Return the lines of the listing below verbatim, beginning with the line that contains "order: Coleoptera" and continuing through the line that contains "family: Formicidae", with both of those lines included.

### Dataset rows:

+===+

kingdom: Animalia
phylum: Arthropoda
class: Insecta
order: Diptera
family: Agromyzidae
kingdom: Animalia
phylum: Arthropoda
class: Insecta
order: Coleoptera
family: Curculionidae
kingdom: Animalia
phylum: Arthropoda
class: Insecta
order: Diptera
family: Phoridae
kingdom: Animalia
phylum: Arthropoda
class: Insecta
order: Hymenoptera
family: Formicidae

+===+

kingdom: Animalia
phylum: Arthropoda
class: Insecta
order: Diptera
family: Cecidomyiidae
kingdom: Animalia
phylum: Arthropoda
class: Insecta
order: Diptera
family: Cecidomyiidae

+===+

### Right answer:
order: Coleoptera
family: Curculionidae
kingdom: Animalia
phylum: Arthropoda
class: Insecta
order: Diptera
family: Phoridae
kingdom: Animalia
phylum: Arthropoda
class: Insecta
order: Hymenoptera
family: Formicidae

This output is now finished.